In contrast, Bartók’s concise Third Quartet—in a new arrangement for double string orchestra by Stanley Konopka, the Cleveland’s assistant principal violist—put an explosive charge under the program’s second half. Why double strings?  Because, the arranger wrote, he found a split personality, calm and hostile, in the piece and wanted to give each side its own voice.

A solo quartet opened the performance with a subtle dialogue of motives, but soon the full complement of strings was demonstrating its virtuosity in well-defined swirls, smears, chopping downbows, and a light-footed fast fugato. The work’s alleged dual nature wasn’t obvious at first hearing, but the double ensemble avoided thickness and brought out the music’s rich and varied character.

Though later in date than The Miraculous Mandarin, on Saturday the quartet made an apt prelude to Bartók’s hair-raising expressionist drama, in which seamy scenes of seduction, robbery and murder assaulted the mind’s eye through the orchestra’s piercingly vivid performance. (This so-called “Suite from…”—published eight years after the premiere—was actually the entire first two-thirds of the pantomime, up to its climactic moment, with a concert ending added.) 

The tea-party politeness of the concert’s first half was forgotten as Afendi Yusuf’s ever-more-urgent clarinet solos evoked a girl luring men to be robbed and wild crescendos depicted the pouncing of the thieves.

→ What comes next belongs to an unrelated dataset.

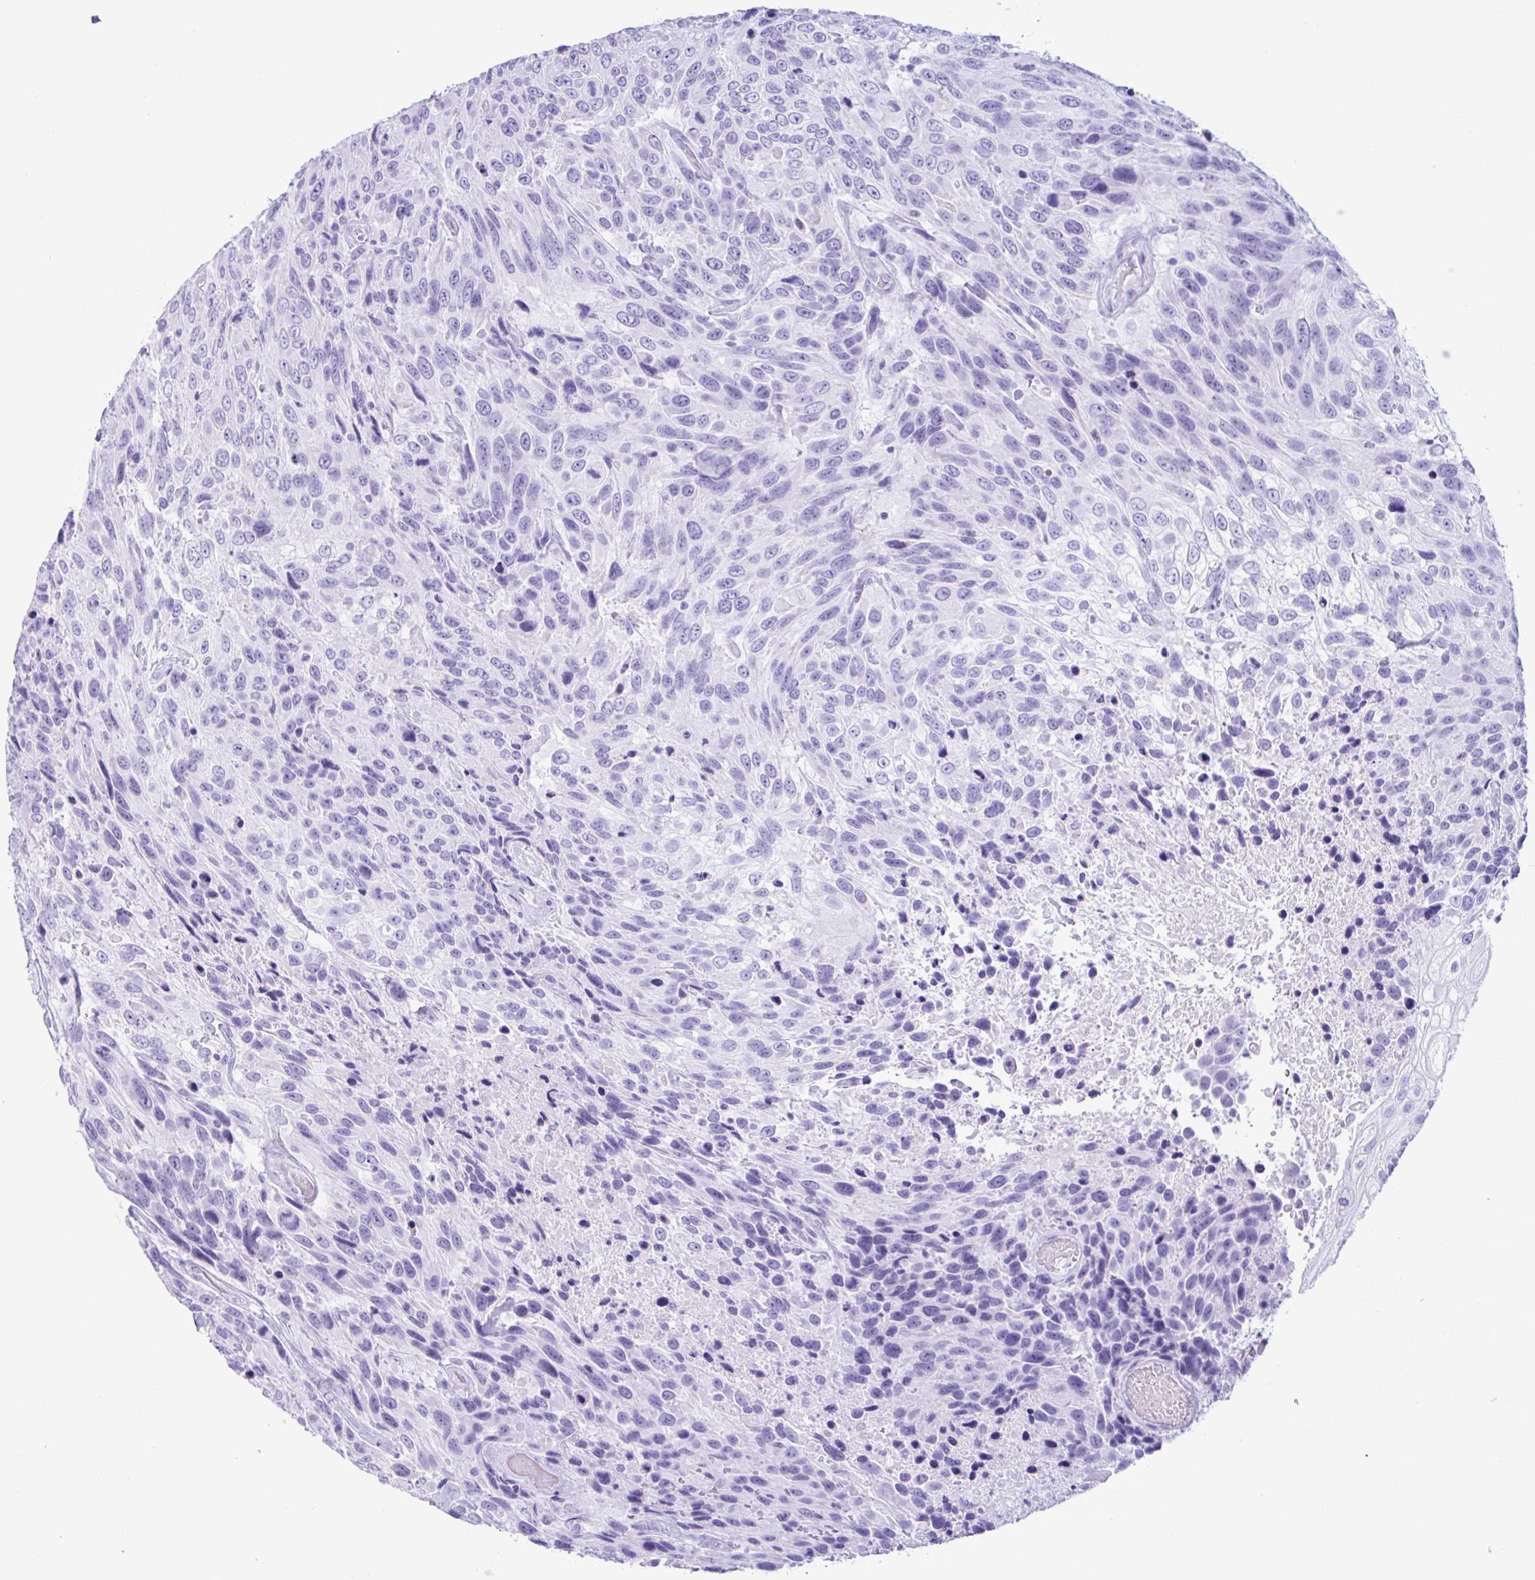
{"staining": {"intensity": "negative", "quantity": "none", "location": "none"}, "tissue": "urothelial cancer", "cell_type": "Tumor cells", "image_type": "cancer", "snomed": [{"axis": "morphology", "description": "Urothelial carcinoma, High grade"}, {"axis": "topography", "description": "Urinary bladder"}], "caption": "Immunohistochemistry photomicrograph of human urothelial cancer stained for a protein (brown), which shows no staining in tumor cells.", "gene": "MRGPRG", "patient": {"sex": "female", "age": 70}}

The victims—an elderly gentleman, a timid youth, and a mysterious “mandarin”—emerged clearly as orchestral portraits.

One could hear the shine of the mandarin’s silk robe in the woodwinds, the panting of his desire in the strings, and finally the demented fury of his pursuit of the girl in an orchestral tour de force that, at last, gave an apt kickoff to a festival celebrating an all-too-brief period of license, and licentiousness, in the arts.

The Fall of the Weimar Republic continues with the Cleveland Orchestra, conducted by Franz Welser-Möst, in works by Prokofiev and Webern, 2 p.m. today at Carnegie Hall. carnegiehall.org.

The the Philadelphia Orchestra, conducted by Yannick Nézet-Séguin, with the Marcus Roberts Trio, performs works by Stravinsky, Weill, and Gershwin, 8 p.m. Tuesday at Carnegie Hall. carnegiehall.org.


One Response to “Cleveland Orchestra launches Carnegie’s Weimar Republic festival with vivid Bartók, pallid Mahler, Krenek”

  1. Posted Jan 21, 2024 at 2:12 pm by Apt. 6c

    I did not find the first half of last night’s adventurous program to be “teaparty polite” in any way unless you are talking about Krenek’s very intentional parodying of tea dance orchestra repertoire in his “Little Symphony”.

    I found Most’s reading of the piece clearly and persuasively articulated Krenek’s borrowings and blendings from Jazz, Baroque, Classical and the Fox Trot in what is essentially a subversive unmooring of musical genre. I was more than happy not to hear a reading that forced Kander & Ebb on to it. I loved the Mahler adagio as well.